The era of heavy taxation on the mines came to an end in the 1960s, when Minnesota voters approved a change in the state’s constitution that provided for the implementation of a modest production tax on new taconite facilities, which were just starting to be built on the Range at the time. That provision largely exempted mining properties from the steep property taxes that they had paid for decades, and which had allowed Iron Range communities to build some of the most elaborate public facilities in the country all while maintaining massive city payrolls. In those days, in places like Hibbing, if you didn’t work in the mines, you most likely worked for the city.

Robinson, who resided variously in Virginia and Eveleth, had apparently begun working in the mining industry by the early 1920s. His scrapbook includes a card from 1922, indicating he had been certified for mine rescue operations, and that’s one of the earliest dates in the scrapbook.

Robinson was interested in politics, and like many corporate managers of his day, it appears he leaned Republican. He includes many clippings of photos of then-President Calvin Coolidge and his cabinet, as well as news reports about the president.

His clippings also include the election results of the 1928 presidential contest between Democrat Al Smith and Herbert Hoover, during which the Republican Hoover won Minnesota by 164,526 votes. With the exception of the 1972 Nixon landslide, it was the last time that Minnesota voted for the Republican in the presidential race. Hoover also won on the Iron Range in 1928, and it was the last time that a Republican presidential candidate claimed a victory in St. Louis County.

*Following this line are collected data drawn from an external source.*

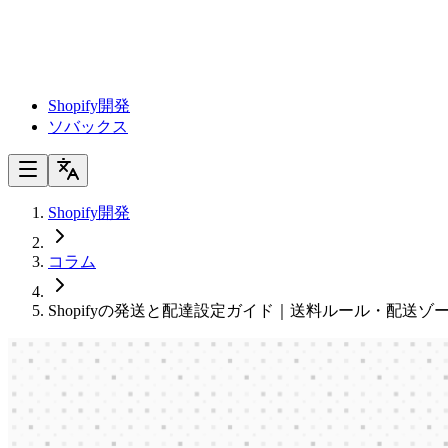
Shopify開発
ソバックス
Shopify開発
コラム
Shopifyの発送と配達設定ガイド｜送料ルール・配送
Shopifyの発送と配達設定ガイド｜
ール・配送ゾーンと配送業者連携の違い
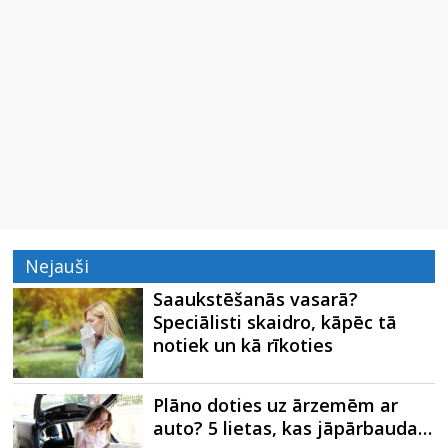
Nejauši
Saaukstēšanās vasarā?
Speciālisti skaidro, kāpēc tā
notiek un kā rīkoties
Plāno doties uz ārzemēm ar
auto? 5 lietas, kas jāpārbauda…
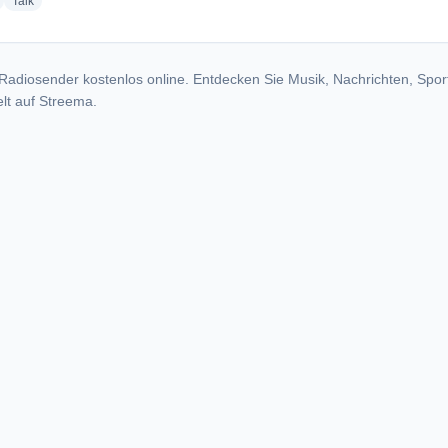
radio stations
radio stations
Talk
Radiosender kostenlos online. Entdecken Sie Musik, Nachrichten, Spor
lt auf Streema.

Robinson also followed local politics, and regularly included municipal election results from Eveleth, pulled from the Eveleth Clarion. On Nov. 3, 1925, Victor Essling narrowly edged August Bratulich, 1,423 to 1,354, for Eveleth Mayor. He won reelection in 1927 over Joseph Wilson before narrowly suffering defeat two years later.

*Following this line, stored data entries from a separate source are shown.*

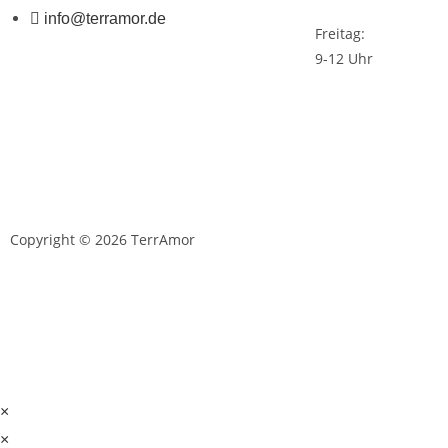
info@terramor.de
Freitag:
9-12 Uhr
Copyright © 2026 TerrAmor
D
×
×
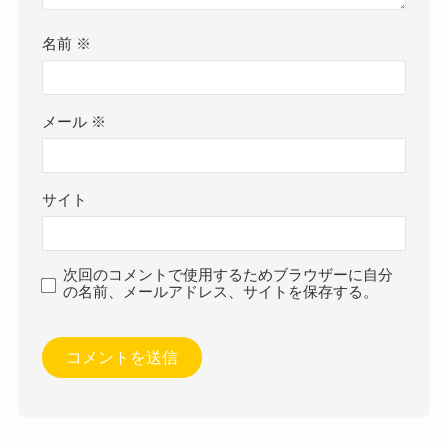
名前
※
メール
※
サイト
次回のコメントで使用するためブラウザーに自分
の名前、メールアドレス、サイトを保存する。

Robinson, however, wasn’t all work and no play. He apparently took up golf in 1927, debuting his newfound hobby at the short-lived Everett Point Golf Course, on Lake Vermilion, where he scored a notably bad 92 on the nine-hole, par 35 course. At least you have to give him credit for honesty!

It appears he managed to hone his skills over the years, with subsequent scorecards, mostly from the Virginia Golf Course, indicating scores in the mid-40s on a nine-hole, par 36 course.

While scrapbooks are often focused on the personal, Robinson’s includes almost nothing of a personal nature. No apparent family photos, no mention of a wife, although it appears he had at least one daughter, Kathryn, who graduated from Eveleth High School in 1931. His collection includes a program from her graduation baccalaureate and news clippings of her exploits on the Eveleth swim team. He may have had another child, named Gael, whose homemade Easter greeting card to “Daddy” also made the cut for Robinson’s collection. His book also includes a Western Union telegram he received on April 11, 1934, informing him that his mother had died, in Alexandria Bay, New York. His extensive collection appears to include only a single tiny photo of himself, wearing a shirt, tie, vest, and fedora, taken at a work site somewhere on the Iron Range. His entries dwindle in the 1930s and disappear by the war years. There’s nothing to hint at his ultimate fate.

Indeed, the book mostly provides a detailed look at an industry and an era, and that probably makes it more valuable to those with an interest in the early years of mining on the Iron Range, which is extremely well documented in Robinson’s extensive clippings.

While the Christ-ophersons say they plan to spend more time going through the scrapbook, they expect they will eventually hand it over to a historical archive, such as the Tower-Soudan Historical Society or the Iron Range Research Center for permanent storage.